• [Task] Repeat each entry exactly.

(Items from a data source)
- - - -

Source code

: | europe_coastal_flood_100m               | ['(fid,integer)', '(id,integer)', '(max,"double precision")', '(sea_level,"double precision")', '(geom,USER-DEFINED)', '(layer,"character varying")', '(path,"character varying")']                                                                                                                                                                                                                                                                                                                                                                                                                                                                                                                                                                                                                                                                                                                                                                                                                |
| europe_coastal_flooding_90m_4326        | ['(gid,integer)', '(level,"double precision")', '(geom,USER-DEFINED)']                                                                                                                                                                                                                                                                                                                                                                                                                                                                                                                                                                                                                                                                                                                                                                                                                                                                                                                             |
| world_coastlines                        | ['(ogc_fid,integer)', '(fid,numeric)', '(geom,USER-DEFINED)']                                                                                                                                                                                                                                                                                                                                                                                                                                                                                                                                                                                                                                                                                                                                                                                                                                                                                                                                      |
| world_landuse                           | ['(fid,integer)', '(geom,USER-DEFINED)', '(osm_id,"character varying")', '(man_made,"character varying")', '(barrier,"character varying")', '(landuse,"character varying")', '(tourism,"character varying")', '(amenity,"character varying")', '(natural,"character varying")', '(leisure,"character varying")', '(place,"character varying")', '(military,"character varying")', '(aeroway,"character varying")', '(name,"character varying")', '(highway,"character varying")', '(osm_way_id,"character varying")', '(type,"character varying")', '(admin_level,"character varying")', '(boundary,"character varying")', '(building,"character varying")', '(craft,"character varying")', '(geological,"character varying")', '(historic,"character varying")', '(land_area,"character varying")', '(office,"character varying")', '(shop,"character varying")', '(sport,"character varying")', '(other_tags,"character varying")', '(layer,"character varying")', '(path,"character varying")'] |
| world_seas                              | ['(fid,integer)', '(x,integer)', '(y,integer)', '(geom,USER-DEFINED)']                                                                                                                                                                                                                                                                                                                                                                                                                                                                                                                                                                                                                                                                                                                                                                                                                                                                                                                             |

- - - -

• [Output of the task]
Source code

: | europe_coastal_flood_100m               | ['(fid,integer)', '(id,integer)', '(max,"double precision")', '(sea_level,"double precision")', '(geom,USER-DEFINED)', '(layer,"character varying")', '(path,"character varying")']                                                                                                                                                                                                                                                                                                                                                                                                                                                                                                                                                                                                                                                                                                                                                                                                                |
| europe_coastal_flooding_90m_4326        | ['(gid,integer)', '(level,"double precision")', '(geom,USER-DEFINED)']                                                                                                                                                                                                                                                                                                                                                                                                                                                                                                                                                                                                                                                                                                                                                                                                                                                                                                                             |
| world_coastlines                        | ['(ogc_fid,integer)', '(fid,numeric)', '(geom,USER-DEFINED)']                                                                                                                                                                                                                                                                                                                                                                                                                                                                                                                                                                                                                                                                                                                                                                                                                                                                                                                                      |
| world_landuse                           | ['(fid,integer)', '(geom,USER-DEFINED)', '(osm_id,"character varying")', '(man_made,"character varying")', '(barrier,"character varying")', '(landuse,"character varying")', '(tourism,"character varying")', '(amenity,"character varying")', '(natural,"character varying")', '(leisure,"character varying")', '(place,"character varying")', '(military,"character varying")', '(aeroway,"character varying")', '(name,"character varying")', '(highway,"character varying")', '(osm_way_id,"character varying")', '(type,"character varying")', '(admin_level,"character varying")', '(boundary,"character varying")', '(building,"character varying")', '(craft,"character varying")', '(geological,"character varying")', '(historic,"character varying")', '(land_area,"character varying")', '(office,"character varying")', '(shop,"character varying")', '(sport,"character varying")', '(other_tags,"character varying")', '(layer,"character varying")', '(path,"character varying")'] |
| world_seas                              | ['(fid,integer)', '(x,integer)', '(y,integer)', '(geom,USER-DEFINED)']                                                                                                                                                                                                                                                                                                                                                                                                                                                                                                                                                                                                                                                                                                                                                                                                                                                                                                                             |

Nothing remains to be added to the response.